Cultivant le droit à la différence plutôt que l’égalité des droits, la « gauche culturelle » a de surcroît abandonné le terrain de la laïcité à la droite et à l’extrême droite, qui prétendent désormais détenir le monopole des valeurs républicaines, tout en présentant trompeusement la laïcité comme la défense des traditions séculaires de la France. Les tenants de « l’union des droites » pratiquent de fait un « communautarisme à l’envers », celui de l’Occident chrétien. Ils récupèrent et galvaudent la laïcité, en faisant comme si aucune Révolution n’avait fondé la République sur un contrat social séparant les religions de l’État. À cet égard, il faut récuser la définition faite par général de Gaulle et reprise à souhait par Éric Zemmour, selon laquelle la France serait « un peuple de race blanche, de religion chrétienne et de culture gréco-romaine ».
Il est indispensable de réaffirmer que l’acte fondateur de la République française, dont l’emblème est le drapeau bleu blanc rouge, est la déclaration universelle des droits de l’Homme et du citoyen, marquant une rupture avec les régimes anciens. Depuis, le cheminement vers l’égalité des droits de tous les citoyens, quel que soit leur sexe, leur origine, leur religion, leur orientation sexuelle, en est le ferment. Pour faire face à toutes les discriminations, qu’elles soient racistes, homophobes, patriarcales ou sociales, la bataille permanente pour sa concrétisation est l’alternative à la méthode anti-universaliste et stigmatisante des quotas, avatar de la discrimination positive anglo-saxonne.
UNE FRANCE JACOBINE
Pour avoir délaissé le terrain de la République et du socialisme, les réponses de la gauche écolo-sociétale aux préoccupations économiques, sociales et régaliennes, prédominantes au sein des classes populaires, sont bien pauvres. Son socle sociologique est devenu trop étroit pour la propulser au second tour de l’élection présidentielle. À l’évidence, la gauche jacobine – et plus exactement de la gauche montagnarde, car la Gironde était aussi une composante du club de Jacobins – porte des perspectives d’une brûlante actualité en matière d’identité républicaine et de transformation sociale.

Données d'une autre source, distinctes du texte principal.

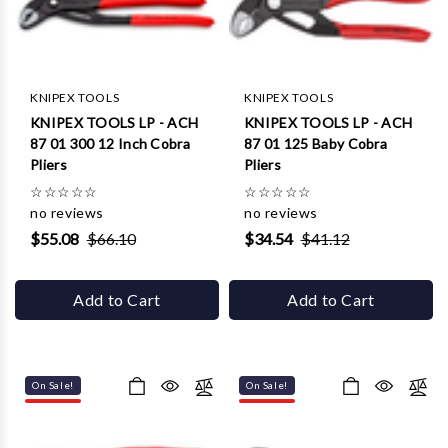
Γ
KNIPEX TOOLS
KNIPEX TOOLS
KNIPEX TOOLS LP - ACH
KNIPEX TOOLS LP - ACH
87 01 300 12 Inch Cobra
87 01 125 Baby Cobra
Pliers
Pliers
☆
☆
☆
☆
☆
☆
☆
☆
☆
☆
no reviews
no reviews
$55.08
$66.10
$34.54
$41.12
Add to Cart
Add to Cart
On Sale!
On Sale!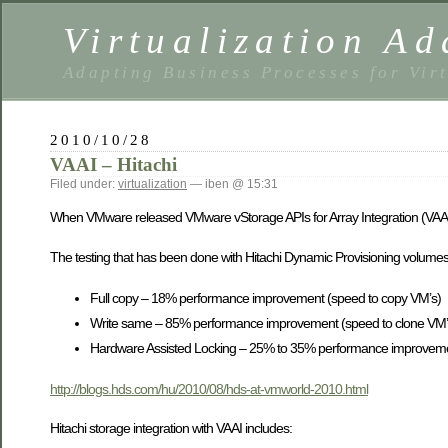
Virtualization Ad
Adapting Business Processes for Virt
2010/10/28
VAAI – Hitachi
Filed under:
virtualization
— iben @ 15:31
When VMware released VMware vStorage APIs for Array Integration (VAAI
The testing that has been done with Hitachi Dynamic Provisioning volumes
Full copy – 18% performance improvement (speed to copy VM’s)
Write same – 85% performance improvement (speed to clone VM’
Hardware Assisted Locking – 25% to 35% performance improvement
http://blogs.hds.com/hu/2010/08/hds-at-vmworld-2010.html
Hitachi storage integration with VAAI includes: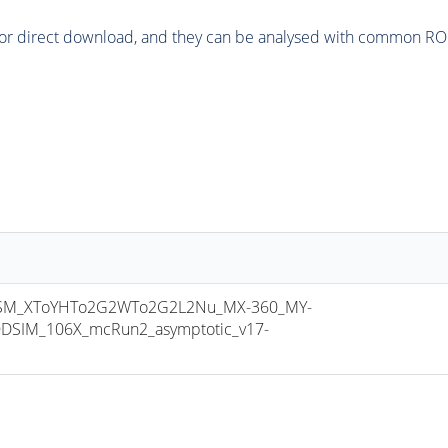
or direct download, and they can be analysed with common ROOT 
SM_XToYHTo2G2WTo2G2L2Nu_MX-360_MY-
DSIM_106X_mcRun2_asymptotic_v17-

Ses propositions sont de nature à rassembler largement les Français. Elle promeut l’indivisibilité de la République et la péréquation territoriale, articulées autour des départements et des communes, comme relais de l’État. Un bilan critique de la décentralisation, source de métropolisation et de désertification rurale doit, à cet égard, être dressé.
« Le retour de l’engagement de l’État en faveur d’une République plus forte et plus sociale est désespérément attendu par tant de nos concitoyens »

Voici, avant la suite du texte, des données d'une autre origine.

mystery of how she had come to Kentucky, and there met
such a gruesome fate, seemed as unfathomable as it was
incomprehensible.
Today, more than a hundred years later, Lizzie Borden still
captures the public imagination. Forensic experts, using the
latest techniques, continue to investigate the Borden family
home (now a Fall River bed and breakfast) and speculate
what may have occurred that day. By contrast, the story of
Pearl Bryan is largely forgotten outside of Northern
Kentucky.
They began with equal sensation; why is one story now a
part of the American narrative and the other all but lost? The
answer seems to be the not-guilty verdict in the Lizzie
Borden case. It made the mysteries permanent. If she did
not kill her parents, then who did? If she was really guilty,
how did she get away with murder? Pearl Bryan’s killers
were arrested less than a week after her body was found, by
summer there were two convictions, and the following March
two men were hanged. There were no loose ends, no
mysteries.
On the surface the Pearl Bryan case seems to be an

Elle entend réinvestir dans la santé, l’éducation et mettre un terme à l’austérité dans les services publics, quoiqu’il en coûte, mais aussi revaloriser les minima sociaux, les prestations sociales et les bas salaires. Elle peut restaurer l’autorité de l’État, donner les moyens nécessaires à la police et à la justice et rétablir la justice fiscale pour euthanasier la rente financière. Elle n’a aucune pudeur pour entrer au capital des banques et des entreprises stratégiques afin de planifier les relocalisations et la transition écologique.
À cet égard, la loi Florange, portée par Arnaud Montebourg lorsqu’il était ministre de l’Économie, atteste que la puissance publique peut affronter les intérêts privés de court terme en dotant l’État et les investisseurs de long terme de droits de vote doubles. La puissance de feu de l’État a malheureusement été affaiblie par les vagues successives de privatisations consacrant l’abandon de la politique industrielle.
Le retour de l’engagement de l’État en faveur d’une République plus forte et plus sociale est désespérément attendu par tant de nos concitoyens ! C’est ce projet, mobilisateur d’un peuple frondeur et profondément attaché à l’indivisibilité de la Nation, que nous pouvons faire vivre aux côtés d’Arnaud Montebourg, devenu le porte-voix d’une France jacobine, porteuse d’égalité et de progrès social.